# [DESCRIPTION OF THE TASK]
For this exercise, return only the lines in the records below from the one holding "candle: present [118,260,178,335]" through the one holding "teapot: none [399,403,516,481]", including both, exactly as they appear and without pictures.

-- SOURCE INFORMATION follows --

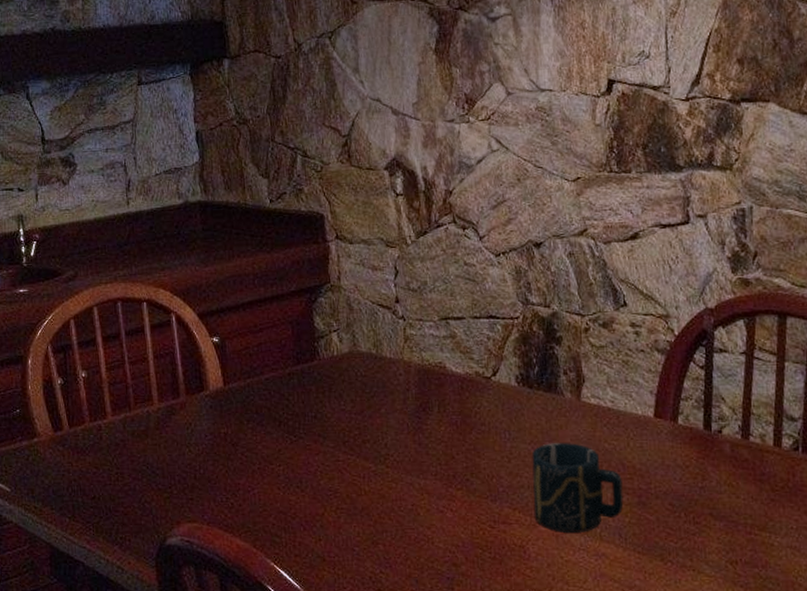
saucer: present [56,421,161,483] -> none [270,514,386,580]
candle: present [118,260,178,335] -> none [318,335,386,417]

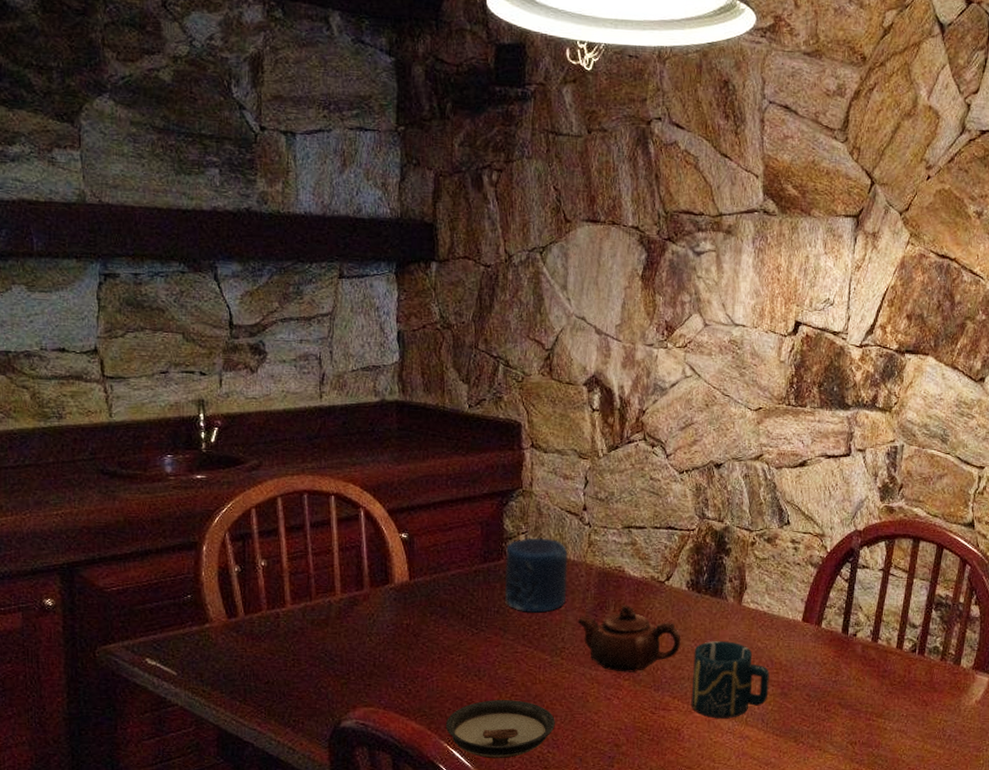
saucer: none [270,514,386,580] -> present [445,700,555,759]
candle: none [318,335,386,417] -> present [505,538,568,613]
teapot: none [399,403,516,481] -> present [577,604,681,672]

-- SOURCE INFORMATION concluded --
-- SOURCE INFORMATION follows --

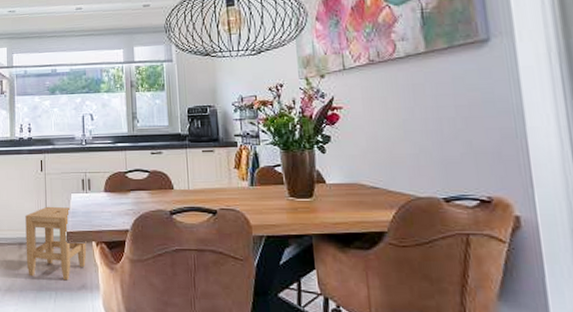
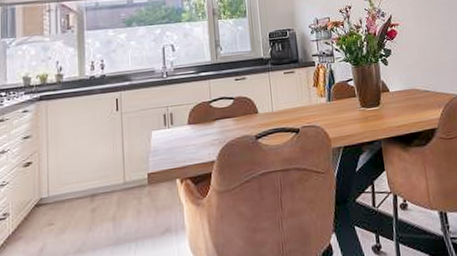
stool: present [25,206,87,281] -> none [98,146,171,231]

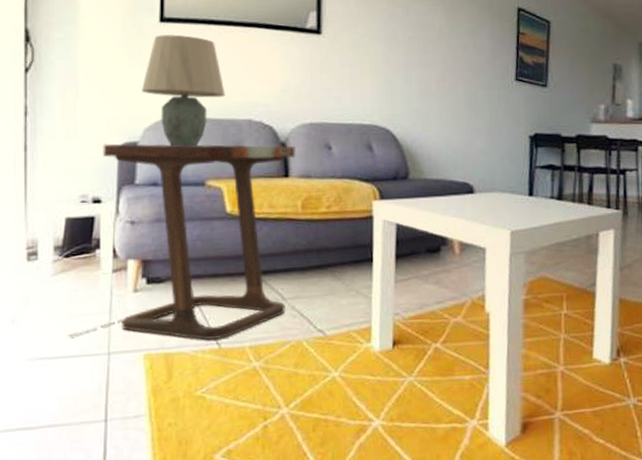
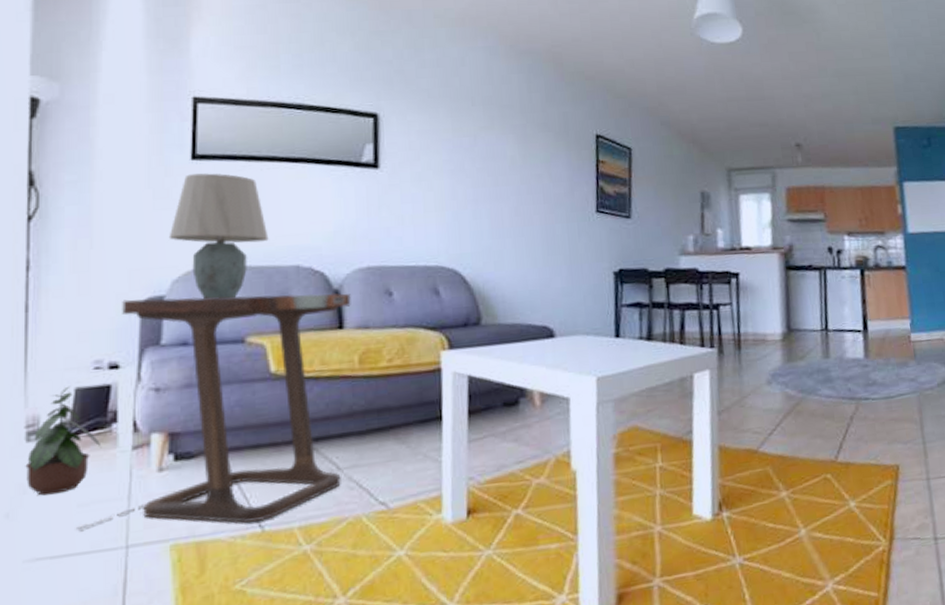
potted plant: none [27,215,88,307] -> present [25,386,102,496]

-- SOURCE INFORMATION concluded --

# [RESULT OF THIS EXERCISE]
candle: present [118,260,178,335] -> none [318,335,386,417]

saucer: none [270,514,386,580] -> present [445,700,555,759]
candle: none [318,335,386,417] -> present [505,538,568,613]
teapot: none [399,403,516,481] -> present [577,604,681,672]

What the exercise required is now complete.